> [PASSAGE CHOISI]
********************

Elles font surface moins d'un an après la démission du ministre Thompson, qui a quitté le caucus en janvier 2010, invoquant des raisons personnelles. Il a cédé sa place au député de Jonquière-Alma, Jean-Pierre Blackburn.

Préparé par des fonctionnaires, le document comprend deux annexes et présente en long et en large l'état de santé physique et psychologique de M. Bruyea.

Un rapport psychiatrique y figure également.

Un extrait de ce rapport datant de 2005 est d'ailleurs inclus dans les notes. Dans le passage, le psychiatre de Sean Bruyea prévient que la condition psychologique de son patient «se détériore» et qu'il entretient des pensées suicidaires - une conséquence du traitement qu'il recevait au ministère à l'époque, selon le docteur.

Les notes datées du 20 mars 2006 font aussi référence au problèmes de santé dont se plaignait M. Bruyea: syndrome de fatigue chronique, maux de tête et autres malaises.

********************

Recopiez fidèlement, dans le passage choisi, le segment qui va de « Elles font surface » jusqu'à « Jonquière-Alma, Jean-Pierre Blackburn. » inclus.

********************

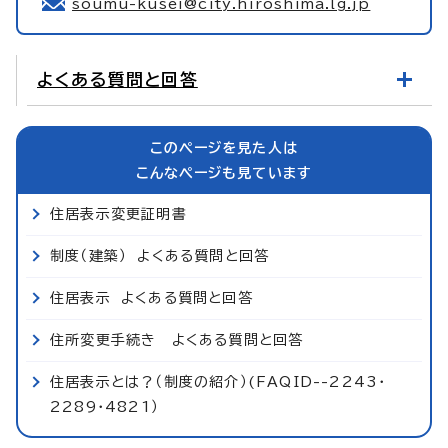
soumu-kusei@city.hiroshima.lg.jp
よくある質問と回答
このページを見た人は
こんなページも見ています
住居表示変更証明書
制度（建築） よくある質問と回答
住居表示 よくある質問と回答
住所変更手続き よくある質問と回答
住居表示とは？（制度の紹介）(FAQID--2243・
2289・4821）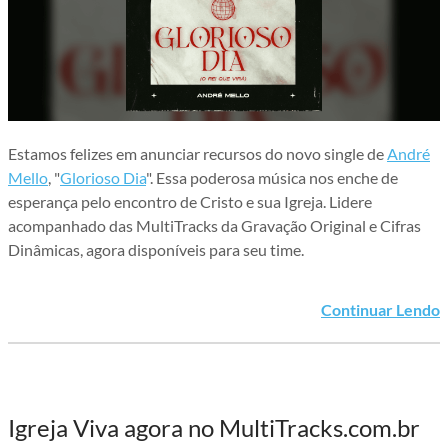
Estamos felizes em anunciar recursos do novo single de
André
Mello
, "
Glorioso Dia
". Essa poderosa música nos enche de
esperança pelo encontro de Cristo e sua Igreja. Lidere
acompanhado das MultiTracks da Gravação Original e Cifras
Dinâmicas, agora disponíveis para seu time.
Continuar Lendo
Igreja Viva agora no MultiTracks.com.br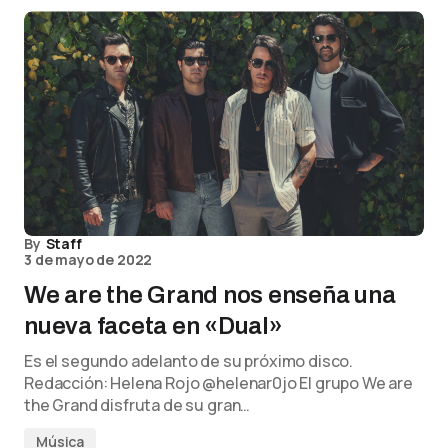
By
Staff
3 de mayo de 2022
We are the Grand nos enseña una
nueva faceta en «Dual»
Es el segundo adelanto de su próximo disco.
Redacción: Helena Rojo @helenar0jo El grupo We are
the Grand disfruta de su gran…
Música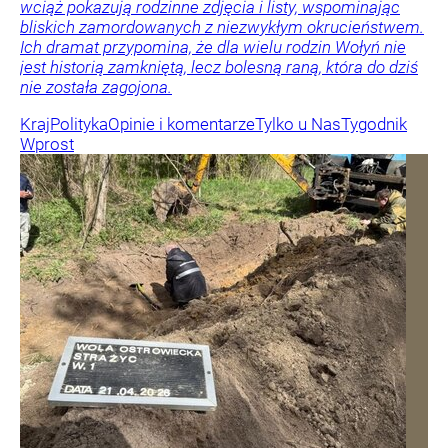
wciąż pokazują rodzinne zdjęcia i listy, wspominając
bliskich zamordowanych z niezwykłym okrucieństwem.
Ich dramat przypomina, że dla wielu rodzin Wołyń nie
jest historią zamkniętą, lecz bolesną raną, która do dziś
nie została zagojona.
Kraj
Polityka
Opinie i komentarze
Tylko u Nas
Tygodnik
Wprost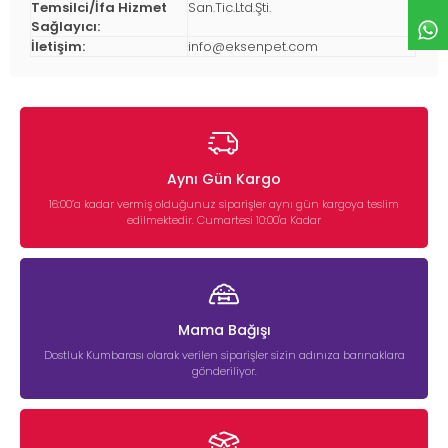
Temsilci/İfa Hizmet
San.Tic.Ltd.Şti.
Sağlayıcı:
İletişim:
info@eksenpet.com
Aynı Gün Kargo
16:00’a kadar vermiş olduğunuz siparişler aynı gün kargoya teslim
edilmektedir. Cumartesi 10:00'a Kadar
Mama Bağışı
Dostluk Kumbarası olarak verilen siparişler sizin adınıza barınaklara
gönderiliyor.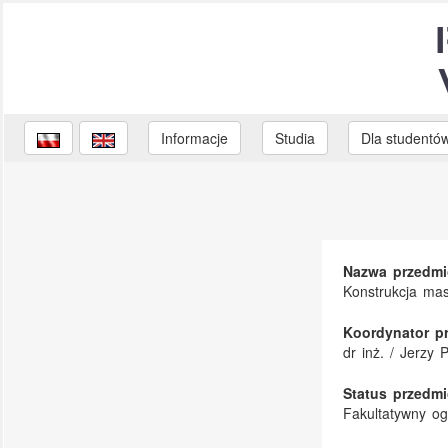
Informacje
Studia
Dla studentó
Nazwa przedmi
Konstrukcja mas
Koordynator p
dr inż. / Jerzy 
Status przedmi
Fakultatywny o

********************

> [RÉPONSE PROPOSÉE]
Elles font surface moins d'un an après la démission du ministre Thompson, qui a quitté le caucus en janvier 2010, invoquant des raisons personnelles. Il a cédé sa place au député de Jonquière-Alma, Jean-Pierre Blackburn.